Fine tuning with the result of a function call / "tool" role?

I am trying to do some fine-tuning and want to integrate function calls in my fine tuning jsonl file. I found the cookbook entry about fine tuning with function calls, and also several other resources, but none of them show how to integrate the answer to a function call into fine-tuning.

For example, say I want to fine tune a model on the following conversation:

  • The user asks “What’s the current stock price for AAPL?”
  • The assistant initiates a tool call getStockPrice(AAPL)
  • The tool responds with some info, e.g. {‘price’: ‘129.0’, ‘currency’: ‘EUR’}
  • The assistant responds with text “The current stock price for AAPL is 129€”

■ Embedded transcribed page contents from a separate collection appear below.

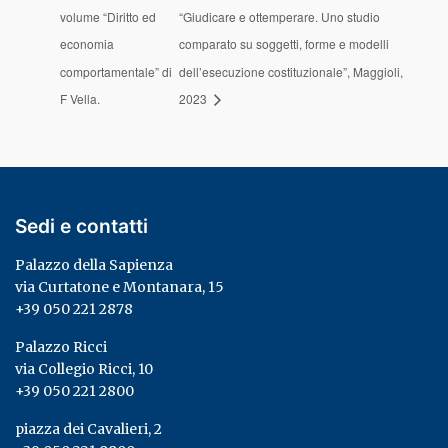
volume “Diritto ed
“Giudicare e ottemperare. Uno studio
economia
comparato su soggetti, forme e modelli
comportamentale” di
dell’esecuzione costituzionale”, Maggioli,
F Vella.
2023
Sedi e contatti
Palazzo della Sapienza
via Curtatone e Montanara, 15
+39 050 221 2878
Palazzo Ricci
via Collegio Ricci, 10
+39 050 221 2800
piazza dei Cavalieri, 2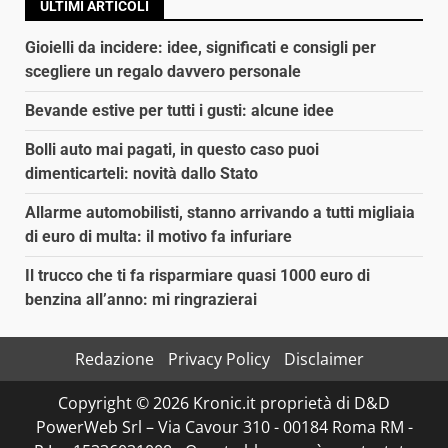
ULTIMI ARTICOLI
Gioielli da incidere: idee, significati e consigli per
scegliere un regalo davvero personale
Bevande estive per tutti i gusti: alcune idee
Bolli auto mai pagati, in questo caso puoi
dimenticarteli: novità dallo Stato
Allarme automobilisti, stanno arrivando a tutti migliaia
di euro di multa: il motivo fa infuriare
Il trucco che ti fa risparmiare quasi 1000 euro di
benzina all’anno: mi ringrazierai
Redazione
Privacy Policy
Disclaimer
Copyright © 2026 Kronic.it proprietà di D&D
PowerWeb Srl – Via Cavour 310 - 00184 Roma RM -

I tried fine tuning a model as a test by including the following json-line in my jsonl-File:

{"messages": [{"role":"user","content":[{"type":"text","text":"What's the stock price for AAPL currently?"}]},{"role":"assistant","content":[{"type":"text","text":""}],"tool_calls":[{"id":"call_QtVUVBe4Fv3orNGbUtq19gW","type":"function","function":{"name":"get_stock_price","arguments":"{\"symbol\":\"AAPL\"}"}}]},{"role":"tool","content":[{"type":"text","text":"{'price': '129.0', 'currency': 'EUR'}"}],"tool_call_id":"call_QtVUVBe4Fv3orNGbUtq19gW"},{"role":"assistant","content":[{"type":"text","text":"The current stock price for AAPL (Apple Inc.) is €129.0."}]}], "parallel_tool_calls": false, "tools": [{"type":"function","function":{"name":"get_stock_price","description":"Get the current stock price","parameters":{"type":"object","properties":{"symbol":{"type":"string","description":"The stock symbol"}},"additionalProperties":false,"required":["symbol"]},"strict":true}}]}

(I got this structure by creating the conversation on the playground and then exporting it as code)

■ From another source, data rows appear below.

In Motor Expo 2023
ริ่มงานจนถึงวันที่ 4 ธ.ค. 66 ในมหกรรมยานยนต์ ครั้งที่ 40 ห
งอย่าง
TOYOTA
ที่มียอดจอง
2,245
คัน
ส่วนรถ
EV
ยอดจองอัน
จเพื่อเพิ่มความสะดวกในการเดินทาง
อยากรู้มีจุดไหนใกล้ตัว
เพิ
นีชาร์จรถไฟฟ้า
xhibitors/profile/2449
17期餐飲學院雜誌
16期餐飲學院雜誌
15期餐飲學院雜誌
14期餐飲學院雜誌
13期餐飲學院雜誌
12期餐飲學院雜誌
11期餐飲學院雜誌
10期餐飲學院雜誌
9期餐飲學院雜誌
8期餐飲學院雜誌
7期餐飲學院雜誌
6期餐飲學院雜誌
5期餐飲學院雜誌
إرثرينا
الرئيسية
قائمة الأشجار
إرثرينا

But when uploading this file in the playground, I get the follwoing strange error:
The job failed due to an invalid training file. Invalid file format. Line 1, message 3, key “content”: Input should be a valid string

which is somewhat confusing as message 3 is the tool response call, which does contain a valid string.

How, if at all, do I need to format the “answer” to a tool call to use in fine-tuning?

1 Like

The error you’re encountering likely stems from how the content field is structured for the tool response. In fine-tuning JSONL files, the content of a tool’s response should be a valid string. In your example, you’re using a dictionary-like structure inside the content field, which could be causing the error.

Here’s a corrected version of your JSON:

  1. Ensure that the tool response (role: tool) contains a plain text string, even if it represents structured data. You can store the response as a string representation.
  2. Additionally, ensure that all fields are properly formatted as plain text strings.

Here’s an adjusted version:

{
“messages”: [
{
“role”: “user”,
“content”: “What’s the stock price for AAPL currently?”
},
{
“role”: “assistant”,
“content”: “”,
“tool_calls”: [
{
“id”: “call_QtVUVBe4Fv3orNGbUtq19gW”,
“type”: “function”,
“function”: {
“name”: “get_stock_price”,
“arguments”: “{"symbol":"AAPL"}”}}]},
{
“role”: “tool”,
“content”: “{"price": "129.0", "currency": "EUR"}”,
“tool_call_id”: “call_QtVUVBe4Fv3orNGbUtq19gW”
},
{
“role”: “assistant”,
“content”: “The current stock price for AAPL (Apple Inc.) is €129.0.”
}
],
“parallel_tool_calls”: false,
“tools”: [
{
“type”: “function”,
“function”: {
“name”: “get_stock_price”,
“description”: “Get the current stock price”,
“parameters”: {
“type”: “object”,
“properties”: {
“symbol”: {
“type”: “string”,
“description”: “The stock symbol”
}
},
“additionalProperties”: false,
“required”: [“symbol”]
},
“strict”: true} }]}

In this case:

  1. The tool response is now correctly stored as a string "{\"price\": \"129.0\", \"currency\": \"EUR\"}".
  2. The content field for all roles is a plain string, ensuring proper formatting for fine-tuning.

This should resolve the “Input should be a valid string” error.